### KUTIPAN TEKS

○ ○ ○ ○ ○

Kementerian Luar Negeri Republik Indonesia (Kemlu RI) menyatakan bahwa seorang warga negara Indonesia (WNI) turut terjaring dalam operasi penangkapan yang dilakukan oleh dinas imigrasi Amerika Serikat (ICE) di sebuah pabrik Hyundai di Georgia, AS, Kamis (4/9/2025). Operasi ini mengakibatkan penahanan ratusan orang, termasuk WNI berinisial CHT.
Direktur Pelindungan WNI Kemlu RI, Judha Nugraha, menjelaskan bahwa CHT berada di Pabrik Hyundai Metaplant dalam rangka kunjungan bisnis. CHT memiliki dokumen lengkap yang mendukung kehadirannya di AS untuk bertemu dengan pihak Hyundai pada saat razia terjadi. “CHT memiliki rencana business trip selama 1 bulan di AS dan dilengkapi dokumen paspor, visa, dan undangan dari perusahaan,”
jelas Judha menjawab pertanyaan wartawan, Minggu (7/9/2025).
Di sisi lain, Konsulat Jenderal Republik Indonesia (KJRI) di Houston telah mengambil langkah cepat dengan berkomunikasi dengan Folkston ICE Processing Center, tempat CHT saat ini ditahan, meskipun ICE belum memberikan detail lebih lanjut mengenai penangkapan ini. Kontak juga dilakukan dengan pihak Hyundai Metaplant dan rekan kerja WNI tersebut. “KJRI akan memberikan pendampingan kekonsuleran untuk CHT,”

○ ○ ○ ○ ○

### BARIS TERSIMPAN

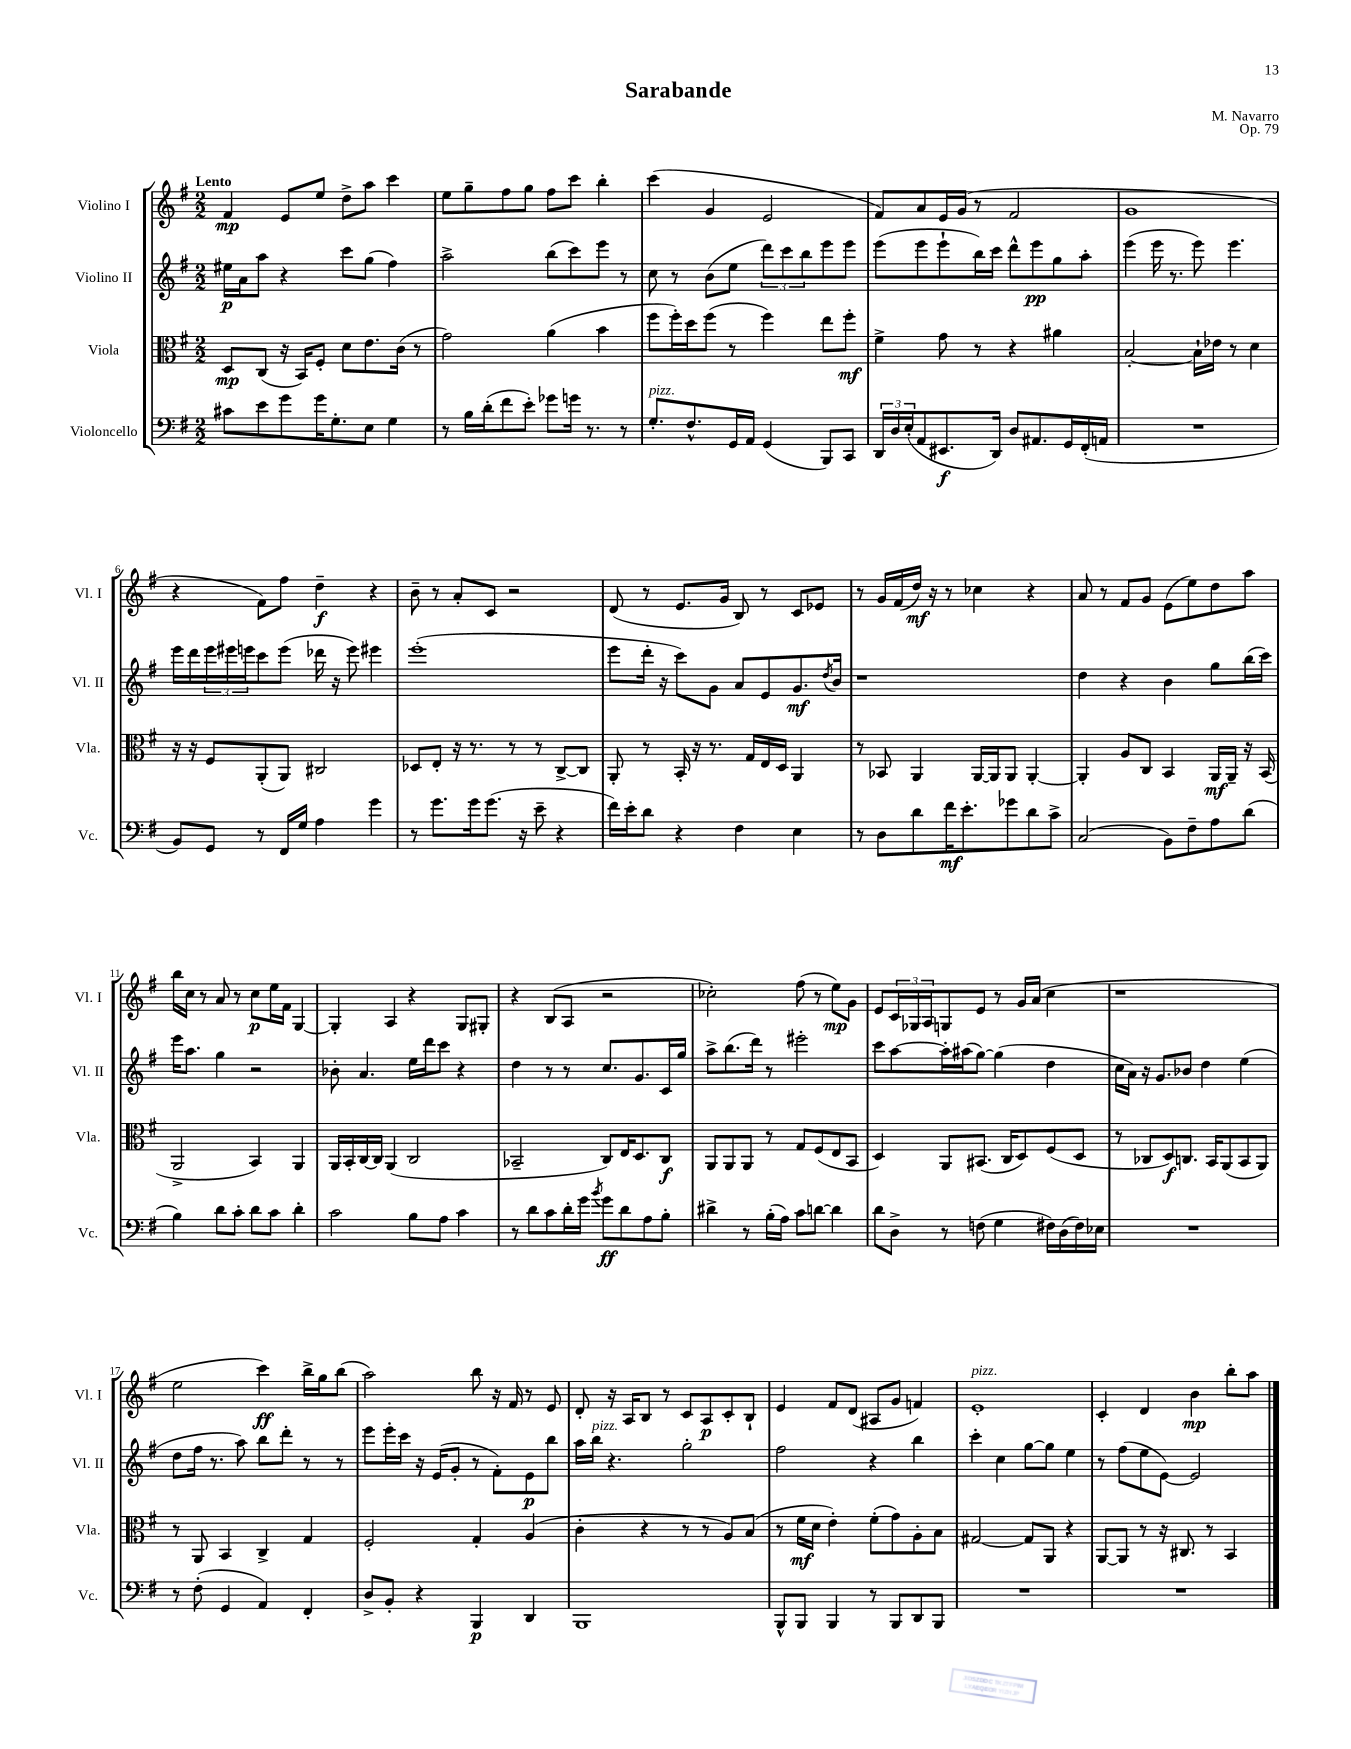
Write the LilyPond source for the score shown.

○ ○ ○ ○ ○

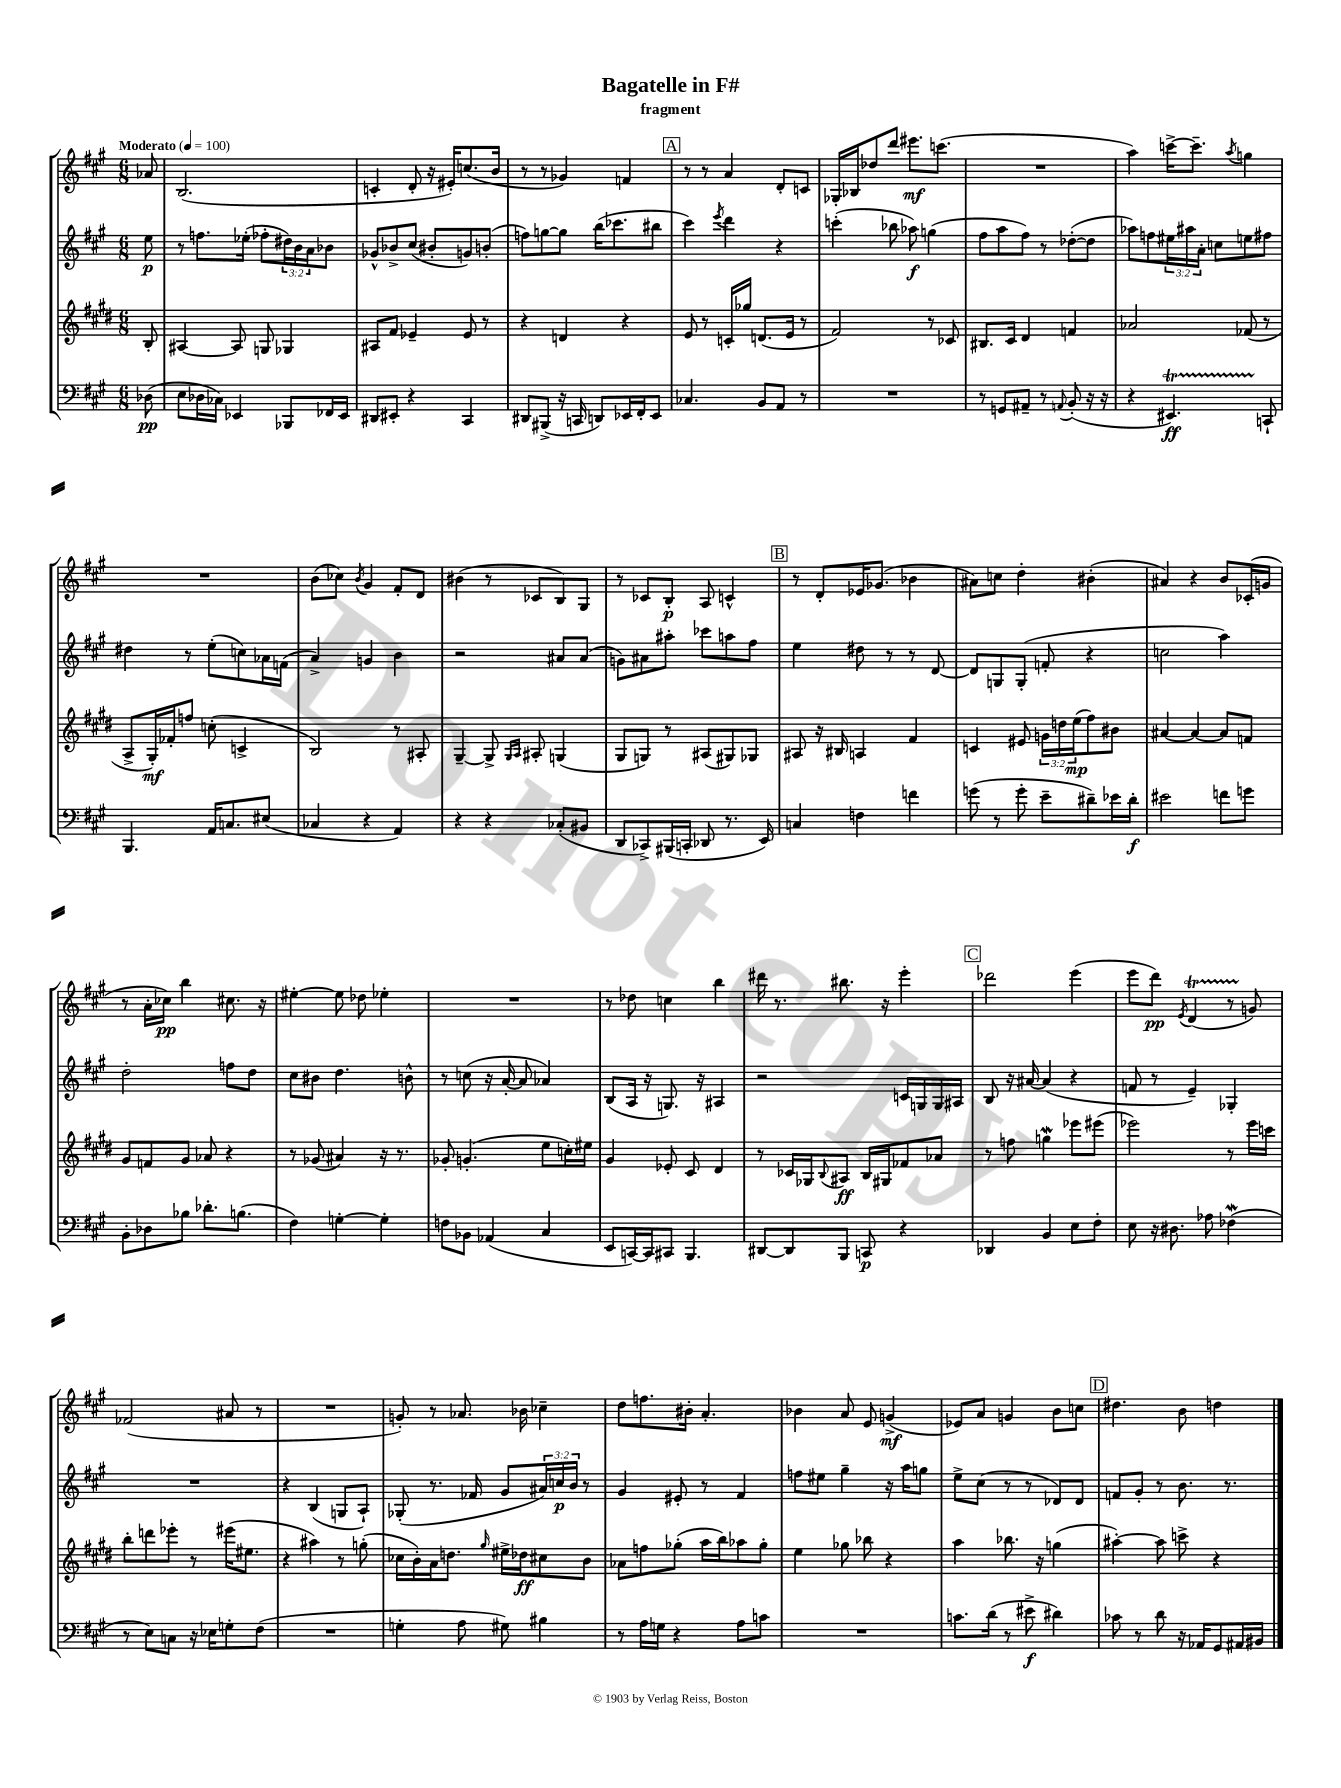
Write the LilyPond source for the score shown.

○ ○ ○ ○ ○

### TUJUAN
Tuliskan kembali bagian kutipan teks dari "Direktur Pelindungan WNI" sampai "wartawan, Minggu (7/9/2025)." tanpa mengubah satu kata pun. Gunakan kutipan teks saja sebagai sumber, bukan baris-baris yang tersimpan.

### JAWABAN TERTULIS
Direktur Pelindungan WNI Kemlu RI, Judha Nugraha, menjelaskan bahwa CHT berada di Pabrik Hyundai Metaplant dalam rangka kunjungan bisnis. CHT memiliki dokumen lengkap yang mendukung kehadirannya di AS untuk bertemu dengan pihak Hyundai pada saat razia terjadi. “CHT memiliki rencana business trip selama 1 bulan di AS dan dilengkapi dokumen paspor, visa, dan undangan dari perusahaan,”
jelas Judha menjawab pertanyaan wartawan, Minggu (7/9/2025).